Technology Pushes the Envelope of Traditionally Defined Publishing “Rights”

One of the themes mentioned by just about every keynote speaker at the O’Reilly Tools of Change for Publishing conference last month in New York was Digital Rights Management (or DRM). This is software that prohibits unauthorized copies of media (songs, e-books, etc.).  Cory Doctorow of boingboing.net fame gave an impassioned keynote titled “Digital Distribution and the Whip Hand: Don’t Get iTunesed with your eBooks.”  His central point was that the music industry has handled the whole DRM thing poorly (suing college students?), and that Apple swooped in with an awesome product (iTunes) that allowed it to be a dominant platform in the industry. The latest news, of course, is that Apple is dropping DRM on songs offered on iTunes. 

Doctorow’s pitch (as well as other keynoters’) was that publishers should insist on no DRM on their products to prevent third-party intermediate platforms (like the Amazon Kindle, which has a propriety DRM) from controlling distribution. Will people copy electronic files without DRM? Sure, but they already do. Check out PirateBay.org. As long as there is technological curiosity and cheap labor, there won’t be a way to stop copying files (with or without DRM). Of course, it was the evolution of technology—the Internet—that made DRM an issue.

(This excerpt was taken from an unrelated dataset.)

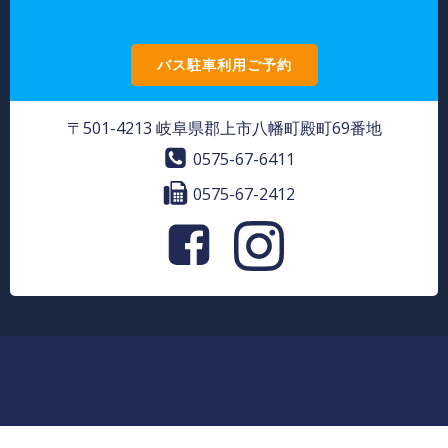
バス駐車利用ご予約
〒501-4213 岐阜県郡上市八幡町殿町69番地
0575-67-6411
0575-67-2412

The accompanying rights issue that floated to the top of the blogs over the last few weeks is the fact that the new Kindle Reader has a text-to-speech converter that the Authors Guild claimed infringes on the audio rights of its authors (discussed in this New York Times op-ed piece).   After the initial tussle, Amazon backed down and said that the publisher/author could decide whether the TTS function is enabled on a per-title basis.

But the debate isn’t over. Cory Doctorow addressed the TTS issue, saying that you can’t stop the technology from advancing.  I don’t believe so either: The computer voices will continue to get better, voice inflection at the right place in the text will evolve, and so on. Before long you’ll be able to pick the “voice” you want to “read” your book—James Earl Jones or Pee Wee Herman—which will raise a completely different set of rights issue. But I digress.

Neither publishers nor the Authors Guild will be able to stop the march of technology that consumers want; they’d better get in front of the freight train and put some energy into redefining what traditional rights mean, instead of clinging to past thinking. That’s what happened to the music industry. Let’s not let it happen to word publishing.